What is required
Reproduce all the records word for word. Omit images.

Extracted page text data
******
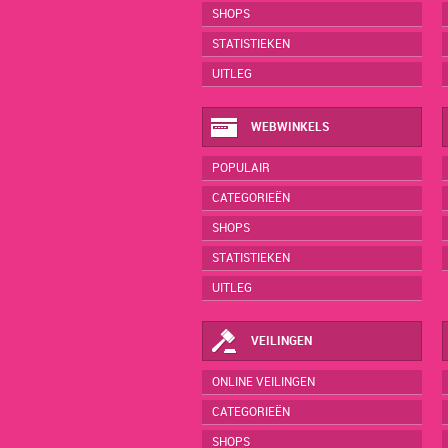
SHOPS
STATISTIEKEN
UITLEG
WEBWINKELS
POPULAIR
CATEGORIEËN
SHOPS
STATISTIEKEN
UITLEG
VEILINGEN
ONLINE VEILINGEN
CATEGORIEËN
SHOPS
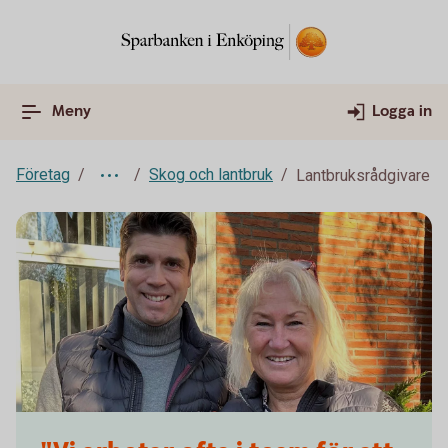
Meny
Logga in
Företag
Skog och lantbruk
Lantbruksrådgivare
lantbruksradgivare-christian-carina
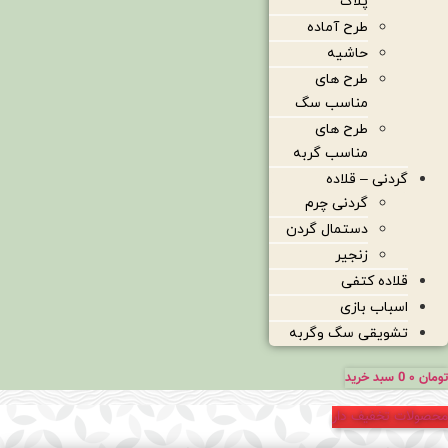
پلاک
طرح آماده
حاشیه
طرح های
مناسب سگ
طرح های
مناسب گربه
گردنی – قلاده
گردنی چرم
دستمال گردن
زنجیر
قلاده کتفی
اسباب بازی
تشویقی سگ وگربه
تومان
۰
0
سبد خرید
محصولات تخفیف دار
******
Response area
SHOPS
STATISTIEKEN
UITLEG
WEBWINKELS
POPULAIR
CATEGORIEËN
SHOPS
STATISTIEKEN
UITLEG
VEILINGEN
ONLINE VEILINGEN
CATEGORIEËN
SHOPS
Meny
Logga in
Företag
Skog och lantbruk
Lantbruksrådgivare
lantbruksradgivare-christian-carina
پلاک
طرح آماده
حاشیه
طرح های
مناسب سگ
طرح های
مناسب گربه
گردنی – قلاده
گردنی چرم
دستمال گردن
زنجیر
قلاده کتفی
اسباب بازی
تشویقی سگ وگربه
تومان
۰
0
سبد خرید
محصولات تخفیف دار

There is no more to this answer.